July 30, 2014 at 1:00 am

New lawsuit filed over GM ignition switches

A Texas lawyer on Tuesday filed a lawsuit against General Motors Co. on behalf of 658 people who the law firm alleges either died or were injured due to the automaker’s ignition switch defect.

The lawsuit comes just days before independent compensation expert Kenneth Feinberg is to begin accepting claims for families of people who died or were injured tied to the faulty ignition switch.

The suit was filed in U.S. District Court Southern District of New York and lists families of 29 people who died in vehicles allegedly tied to an ignition switch defect and another 629 injured. The plaintiffs are suing for wrongful death or injury in accidents that occurred after GM emerged from bankruptcy in July 2009.

“At any given moment, an ignition switch in a wide variety of General Motors vehicles could fail, killing or maiming countless individuals,” according to the complaint.

GM spokesman Jim Cain would not comment on the lawsuit. The company has acknowledged 13 deaths related to the defective ignition switches.

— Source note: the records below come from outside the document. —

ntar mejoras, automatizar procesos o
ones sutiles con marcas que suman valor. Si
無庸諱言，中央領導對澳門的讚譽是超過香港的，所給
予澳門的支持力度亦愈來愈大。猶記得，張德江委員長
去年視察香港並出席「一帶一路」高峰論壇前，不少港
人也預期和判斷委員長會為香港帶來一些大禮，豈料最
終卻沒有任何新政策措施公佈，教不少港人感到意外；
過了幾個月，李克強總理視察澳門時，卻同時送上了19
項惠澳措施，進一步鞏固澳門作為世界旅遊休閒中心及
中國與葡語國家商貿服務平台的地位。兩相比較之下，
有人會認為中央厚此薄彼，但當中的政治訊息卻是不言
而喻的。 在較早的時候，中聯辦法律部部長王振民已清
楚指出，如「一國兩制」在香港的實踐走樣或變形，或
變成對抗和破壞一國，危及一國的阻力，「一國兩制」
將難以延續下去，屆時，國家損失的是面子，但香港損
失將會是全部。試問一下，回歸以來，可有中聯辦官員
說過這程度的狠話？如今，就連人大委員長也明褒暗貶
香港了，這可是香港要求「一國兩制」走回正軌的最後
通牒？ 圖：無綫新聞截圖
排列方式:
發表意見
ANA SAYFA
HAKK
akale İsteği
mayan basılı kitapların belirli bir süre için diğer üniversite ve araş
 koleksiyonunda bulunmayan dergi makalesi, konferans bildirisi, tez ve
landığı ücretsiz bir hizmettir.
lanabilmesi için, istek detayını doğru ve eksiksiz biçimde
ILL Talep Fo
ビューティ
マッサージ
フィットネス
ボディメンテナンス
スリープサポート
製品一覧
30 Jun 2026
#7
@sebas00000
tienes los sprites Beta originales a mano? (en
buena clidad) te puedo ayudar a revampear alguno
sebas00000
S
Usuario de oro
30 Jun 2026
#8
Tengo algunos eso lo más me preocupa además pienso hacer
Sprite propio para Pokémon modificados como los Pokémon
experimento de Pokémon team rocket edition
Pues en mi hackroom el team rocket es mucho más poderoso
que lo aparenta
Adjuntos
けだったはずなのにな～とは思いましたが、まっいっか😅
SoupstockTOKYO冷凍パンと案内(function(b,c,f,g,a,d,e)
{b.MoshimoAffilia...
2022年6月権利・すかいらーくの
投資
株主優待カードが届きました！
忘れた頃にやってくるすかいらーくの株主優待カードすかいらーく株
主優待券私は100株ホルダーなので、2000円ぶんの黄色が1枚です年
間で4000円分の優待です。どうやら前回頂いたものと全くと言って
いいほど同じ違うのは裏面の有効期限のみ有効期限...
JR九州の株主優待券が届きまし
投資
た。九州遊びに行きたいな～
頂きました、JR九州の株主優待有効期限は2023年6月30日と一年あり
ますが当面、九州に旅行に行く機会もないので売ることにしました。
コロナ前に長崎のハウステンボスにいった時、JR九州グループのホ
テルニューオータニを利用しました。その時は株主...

“We want to do the right thing for the people who were physically injured or lost a loved one as a result of an ignition switch issue in a Cobalt or one the other recalled small cars,” Cain said in an email. “They should file a compensation claim, and Mr. Feinberg will independently evaluate them beginning on August 1.”

The law firm said plaintiffs may not qualify for the GM compensation program. The program is specific only to vehicles involved in GM's recall of 2.59 million vehicles.

GM earlier this year recalled 2.59 million older Chevrolet Cobalts, Saturn Ions and other small cars for ignition switches that can move out of the “run” position while driving, causing the car to lose power, power steering and in crashes air bags may not deploy. GM has said the defect is linked to 54 crashes and 13 deaths.

Bob Hilliard, the Corpus Christi, Texas, lawyer who filed the lawsuit, has long said that the defect is linked to many more crashes, deaths and injuries. The lawsuit includes crashes in more than the initial group of cars GM recalled for ignition switch issues, including numerous other nameplates GM has recalled this year for ignition problems.

A compensation program for victimswill begin taking claims Friday. GM last week estimated that the fund may cost the company $400 million but said it could grow to $600 million. GM said Feinberg has ultimate say in who is eligible for claims and also the ultimate fund size.